● PROBLEMA:
En el fragmento sobre el juicio contra Bitfarms en Villarrica, ¿durante cuánto tiempo soportaron los vecinos del barrio Santa Lucía el ruido de las máquinas?

═════ FRAGMENTO DEL TEXTO ═════

NACIONALES (Tendencia por Redacción) La ciudad de Villarrica vive un momento histórico con el inicio del juicio oral contra Bitfarms, una de las mayores criptomineras instaladas en Paraguay. El proceso se centra en la acusación de polución sonora, ya que durante seis meses los vecinos del barrio Santa Lucía convivieron con el ruido ensordecedor de miles de máquinas funcionando las 24 horas del día. La denuncia fue impulsada por familias que vieron afectada su salud física y mental, con casos de estrés, insomnio y dificultades de concentración en niños y adultos. Este conflicto expone la tensión entre el avance tecnológico y el derecho ciudadano a vivir en un ambiente sano.

═════ INFORMACIÓN PROPORCIONADA ═════

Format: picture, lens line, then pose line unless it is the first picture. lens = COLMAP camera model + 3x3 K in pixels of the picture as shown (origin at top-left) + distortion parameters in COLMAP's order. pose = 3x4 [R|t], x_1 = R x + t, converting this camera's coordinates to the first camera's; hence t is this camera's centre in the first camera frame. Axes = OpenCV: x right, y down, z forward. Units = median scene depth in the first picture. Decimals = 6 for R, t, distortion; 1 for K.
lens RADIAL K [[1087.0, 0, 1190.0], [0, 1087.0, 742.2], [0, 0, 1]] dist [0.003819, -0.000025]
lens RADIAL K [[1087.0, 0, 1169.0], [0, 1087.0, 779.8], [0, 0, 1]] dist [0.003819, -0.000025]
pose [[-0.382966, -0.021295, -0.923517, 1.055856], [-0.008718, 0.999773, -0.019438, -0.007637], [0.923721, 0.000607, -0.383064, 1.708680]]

═════

● RESPUESTA:
Durante seis meses.